Start of PROVIDED TEXT
Hepatitis C virus entry and egress are unusually complex, involving many host cofactors and distinctive trafficking processes. Entry factors include the basolateral membrane proteins CD81 and SRB1, the tight junction proteins CLDN and OCLN, and a requirement for EGFR signaling. The distinct subcellular localization of HCV receptors has led to proposals that HCV either (i) traffics to the tight junction during entry, or (ii) disrupts tight junctions to gain access to CLDN and OCLN. We have developed single particle imaging of HCV entry into polarized three- dimensional Huh-7.5 organoids to answer this question. The organoids perform basic liver functions and form the appropriate in vivo polarized, hepatocyte architecture. Using this system, we have defined the steps of HCV entry. HCV virions first localize with ?early receptors? (CD81, SR-B1, and EGFR) at the basolateral membrane and then traffic to the tight junction in association with actin filaments. Surprisingly (and in contrast to current models of HCV entry), EGFR signaling is not required for trafficking to the tight junction. In the presence of EGFR inhibitors, HCV virions remain localized at the tight junction in association with ?late receptors? CLDN and OCLN and fail to recruit clathrin to the HCV/receptor complex. Interestingly, EGFR is selectively activated at the tight junction. We propose a model wherein HCV association with early receptors activates a CD81- or SRB1-dependent migration to the tight junction. EGFR, which is associated with the HCV receptor complex becomes activated at the tight junction via an interaction with CLDN and/or OCLN, which then recruits the clathrin endocytic machinery for virion internalization. We will test this model in Aims 1 and 2. Our previous study of HCV egress combined an RNA interference (RNAi) screen with live cell imaging of HCV capsid trafficking to discover that extra-cellular HCV is released from the hepatocyte via the secretory pathway. Increasing evidence indicates that a secondary pathway of HCV release, cell-cell spread, is also important. Little is known about this pathway of HCV release, except for its receptor requirements. We have developed the hepatic organoid system described above, in addition to a polarized system using HepG2 cells engineered to express the HCV cofactors CD81 and miR-122 plus a fluorescent reporter to detect infection.
End of PROVIDED TEXT
**TASK ITEM A**
Answer these questions using the hepatitis C text.
(i) Which tight junction proteins does the text list as entry factors?
(ii) In the presence of EGFR inhibitors, what do HCV virions fail to recruit to the HCV/receptor complex?
(iii) According to the earlier egress study, through which pathway is extracellular HCV released from the hepatocyte?
**TASK ITEM B**
Extend the hepatitis C text, starting right after its last sentence.
Start of MATERIAL SHOWN
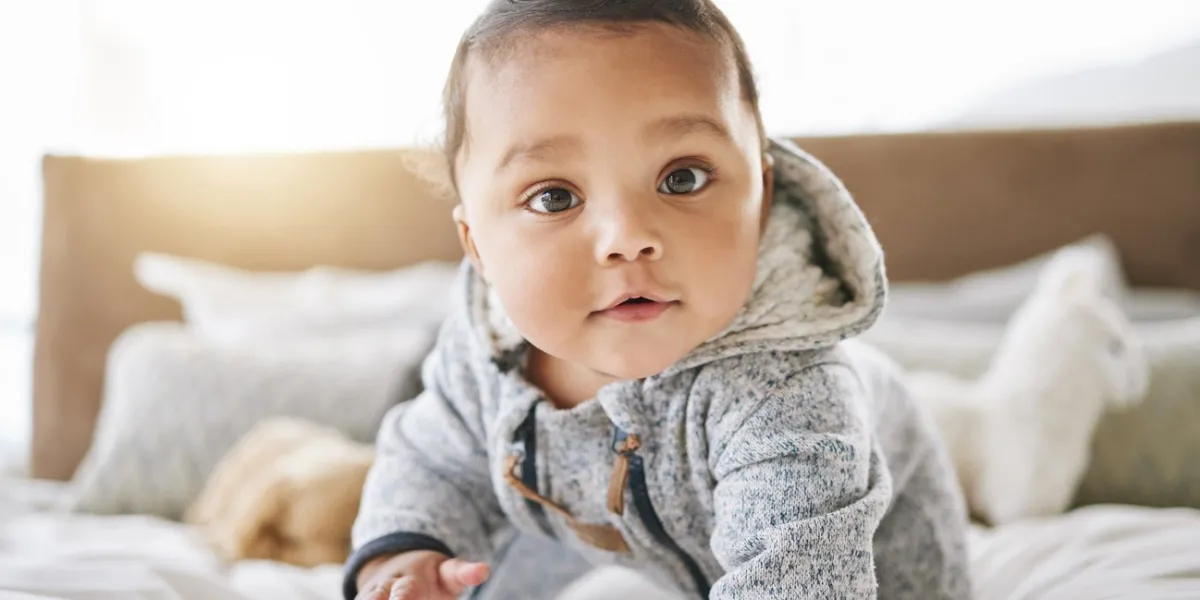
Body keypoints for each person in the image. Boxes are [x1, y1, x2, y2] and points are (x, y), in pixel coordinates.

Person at [345, 1, 971, 598]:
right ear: (476, 244)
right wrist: (405, 555)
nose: (628, 239)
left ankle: (989, 421)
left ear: (761, 198)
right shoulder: (486, 346)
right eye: (554, 197)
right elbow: (433, 457)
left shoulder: (787, 398)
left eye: (683, 178)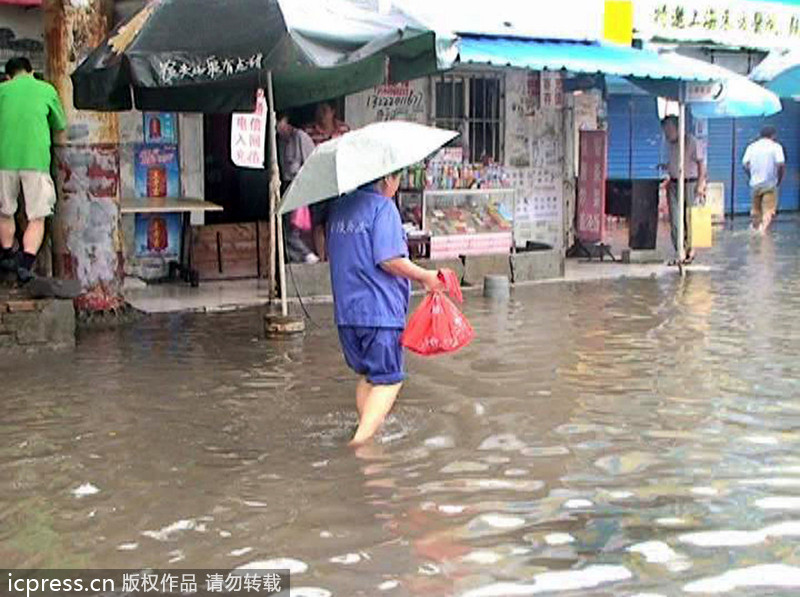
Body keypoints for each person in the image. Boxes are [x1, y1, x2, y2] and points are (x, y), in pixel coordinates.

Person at [327, 171, 443, 446]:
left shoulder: (339, 209)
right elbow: (389, 259)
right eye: (397, 179)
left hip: (347, 314)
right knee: (390, 379)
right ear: (388, 178)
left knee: (369, 377)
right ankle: (360, 443)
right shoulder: (383, 207)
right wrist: (426, 276)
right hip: (379, 311)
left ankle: (368, 435)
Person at [0, 57, 66, 283]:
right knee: (37, 216)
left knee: (5, 211)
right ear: (31, 71)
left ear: (8, 76)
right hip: (36, 161)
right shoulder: (46, 90)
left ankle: (8, 255)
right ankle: (26, 264)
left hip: (4, 160)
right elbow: (59, 124)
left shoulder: (2, 90)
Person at [305, 101, 350, 260]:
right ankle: (322, 259)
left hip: (340, 183)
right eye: (319, 110)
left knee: (337, 222)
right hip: (318, 184)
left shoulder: (344, 130)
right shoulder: (308, 132)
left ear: (333, 111)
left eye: (324, 110)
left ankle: (334, 257)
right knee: (318, 223)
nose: (321, 114)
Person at [661, 115, 707, 264]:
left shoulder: (691, 141)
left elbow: (701, 164)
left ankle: (691, 250)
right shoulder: (669, 144)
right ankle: (679, 250)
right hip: (674, 183)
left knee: (692, 218)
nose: (667, 134)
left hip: (690, 183)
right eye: (665, 130)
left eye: (669, 130)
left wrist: (701, 184)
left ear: (678, 128)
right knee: (675, 219)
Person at [276, 112, 319, 264]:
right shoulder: (280, 141)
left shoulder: (301, 137)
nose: (277, 127)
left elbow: (312, 163)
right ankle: (299, 259)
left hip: (299, 186)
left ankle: (307, 255)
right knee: (286, 229)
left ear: (287, 121)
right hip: (286, 186)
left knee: (292, 230)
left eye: (279, 122)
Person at [743, 125, 785, 234]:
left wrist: (751, 175)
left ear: (760, 135)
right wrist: (779, 178)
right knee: (768, 211)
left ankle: (755, 230)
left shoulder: (751, 147)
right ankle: (763, 232)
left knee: (756, 211)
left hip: (755, 184)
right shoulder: (776, 147)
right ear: (773, 135)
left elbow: (745, 164)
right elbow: (781, 164)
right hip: (770, 184)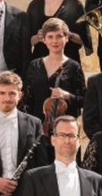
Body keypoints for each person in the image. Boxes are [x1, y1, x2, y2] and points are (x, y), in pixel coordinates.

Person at [23, 19, 87, 150]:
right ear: (44, 40)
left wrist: (67, 96)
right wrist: (31, 127)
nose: (55, 41)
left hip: (65, 132)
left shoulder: (74, 67)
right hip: (38, 130)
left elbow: (85, 100)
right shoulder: (34, 65)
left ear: (66, 38)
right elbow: (27, 101)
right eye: (50, 37)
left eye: (59, 36)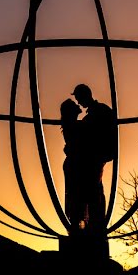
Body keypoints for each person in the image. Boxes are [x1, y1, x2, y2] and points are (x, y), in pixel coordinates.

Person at [70, 83, 117, 237]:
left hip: (96, 156)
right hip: (97, 155)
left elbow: (94, 134)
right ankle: (94, 225)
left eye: (78, 98)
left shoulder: (99, 112)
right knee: (94, 188)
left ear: (85, 96)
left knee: (93, 189)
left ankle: (95, 225)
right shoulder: (96, 113)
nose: (78, 102)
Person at [59, 98, 86, 233]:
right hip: (76, 165)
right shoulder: (75, 126)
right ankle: (77, 225)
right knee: (77, 195)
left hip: (74, 164)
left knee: (75, 195)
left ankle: (77, 224)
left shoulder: (72, 125)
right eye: (75, 106)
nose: (78, 105)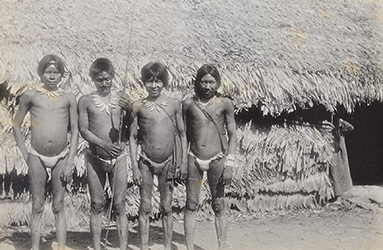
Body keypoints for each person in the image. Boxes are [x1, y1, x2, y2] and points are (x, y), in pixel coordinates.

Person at [13, 55, 79, 250]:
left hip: (61, 156)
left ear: (61, 75)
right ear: (41, 74)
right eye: (48, 72)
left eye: (55, 72)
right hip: (36, 155)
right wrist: (26, 155)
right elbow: (16, 126)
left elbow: (74, 130)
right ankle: (35, 247)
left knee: (58, 205)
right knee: (37, 205)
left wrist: (69, 161)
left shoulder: (68, 97)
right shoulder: (30, 95)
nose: (52, 76)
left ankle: (60, 247)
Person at [130, 62, 187, 250]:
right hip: (145, 161)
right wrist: (134, 167)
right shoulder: (138, 106)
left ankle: (168, 245)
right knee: (145, 206)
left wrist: (183, 162)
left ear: (165, 83)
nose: (154, 85)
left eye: (158, 81)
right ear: (143, 82)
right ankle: (144, 246)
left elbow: (181, 133)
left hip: (168, 162)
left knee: (166, 206)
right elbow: (132, 137)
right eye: (149, 81)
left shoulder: (173, 104)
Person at [78, 58, 131, 250]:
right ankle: (96, 246)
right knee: (97, 203)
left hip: (118, 158)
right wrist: (103, 144)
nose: (104, 83)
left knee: (119, 205)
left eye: (107, 79)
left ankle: (123, 247)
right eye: (99, 79)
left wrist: (130, 111)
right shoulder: (85, 101)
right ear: (93, 79)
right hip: (95, 157)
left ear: (113, 77)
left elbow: (130, 126)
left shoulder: (122, 99)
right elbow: (84, 130)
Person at [182, 64, 237, 250]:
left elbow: (233, 135)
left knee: (219, 205)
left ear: (218, 83)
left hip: (217, 159)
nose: (207, 86)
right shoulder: (189, 104)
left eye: (211, 82)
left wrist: (229, 164)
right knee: (191, 205)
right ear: (197, 83)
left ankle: (222, 246)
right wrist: (182, 161)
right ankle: (189, 247)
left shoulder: (225, 104)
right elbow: (183, 135)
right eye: (204, 82)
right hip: (193, 157)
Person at [329, 117, 354, 204]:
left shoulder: (341, 131)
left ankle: (338, 197)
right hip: (332, 152)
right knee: (333, 174)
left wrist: (342, 122)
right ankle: (335, 196)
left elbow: (351, 127)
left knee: (338, 173)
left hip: (339, 153)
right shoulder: (330, 128)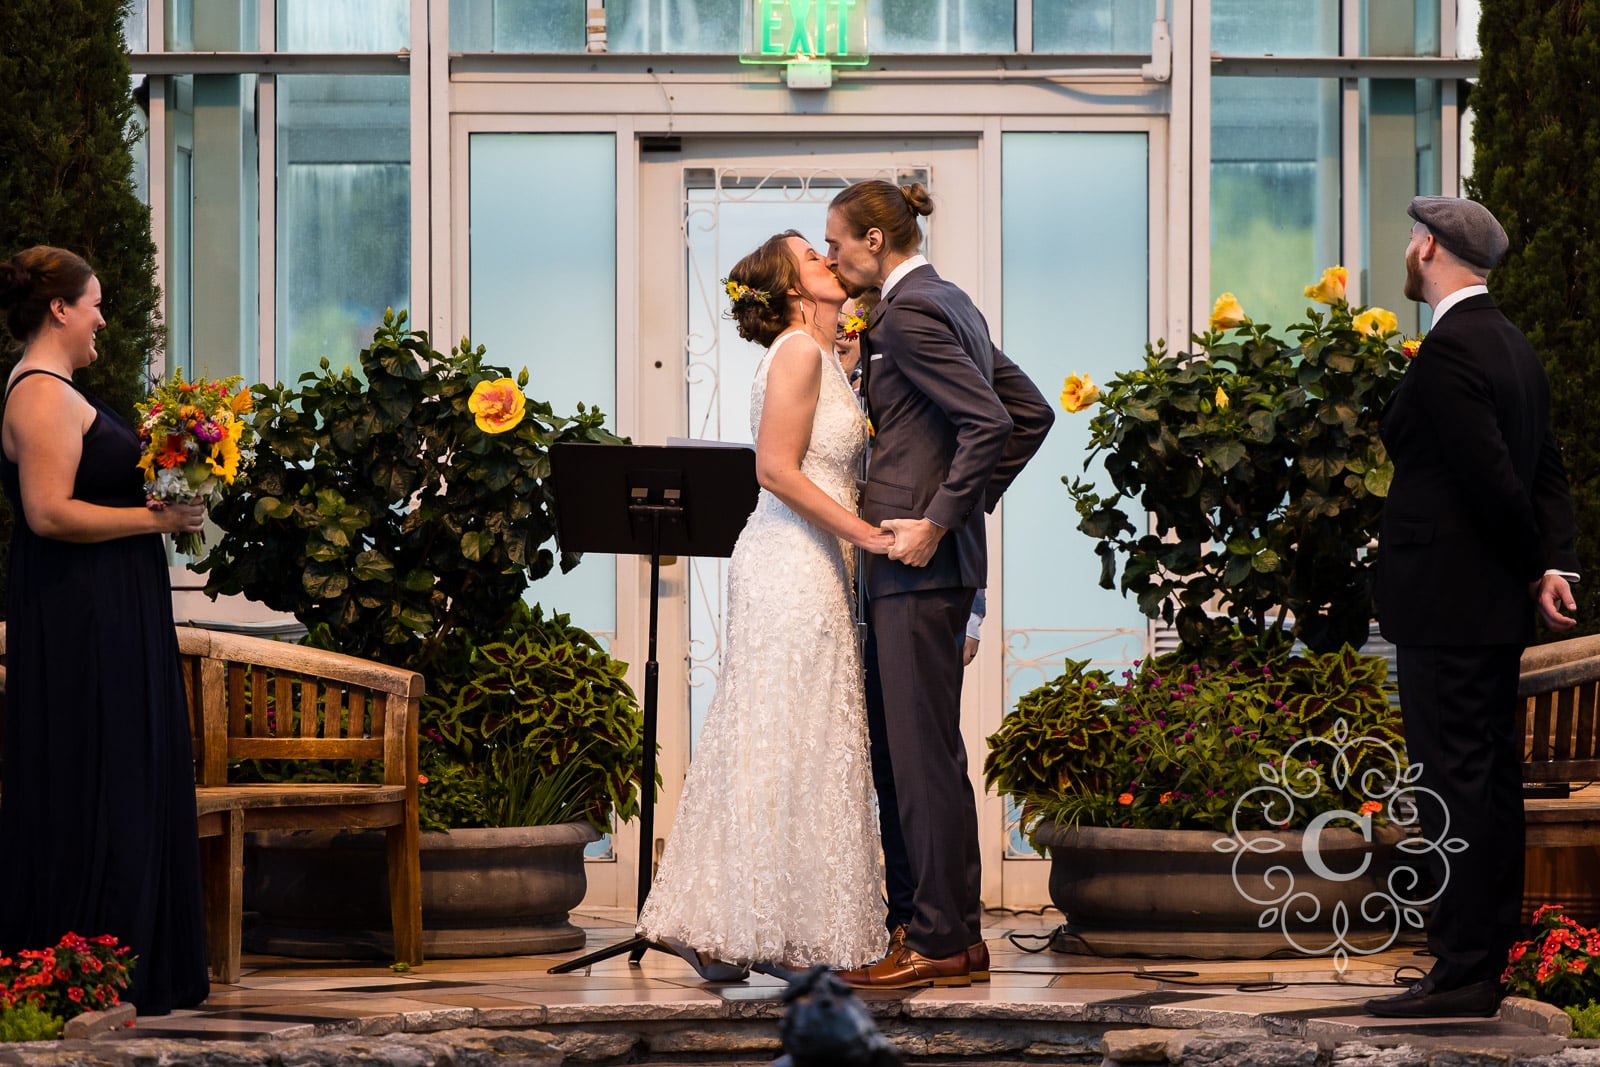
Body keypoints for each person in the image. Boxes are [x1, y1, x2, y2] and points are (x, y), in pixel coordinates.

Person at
End of MATERIAL SHOWN
**OUTPUT A**
(i) CLDN and OCLN.
(ii) Clathrin.
(iii) The secretory pathway.

**OUTPUT B**
In Aim 3, we will use these polarized cell systems to define the pathways of HCV cell-cell spread.
71 million people are chronically infected with hepatitis C virus with significant morbidity and mortality. We have developed advanced microscopic approaches to image HCV infection on 3-dimensional organoid cell cultures. We will apply this technology to uncover the pathways of HCV entry and spread.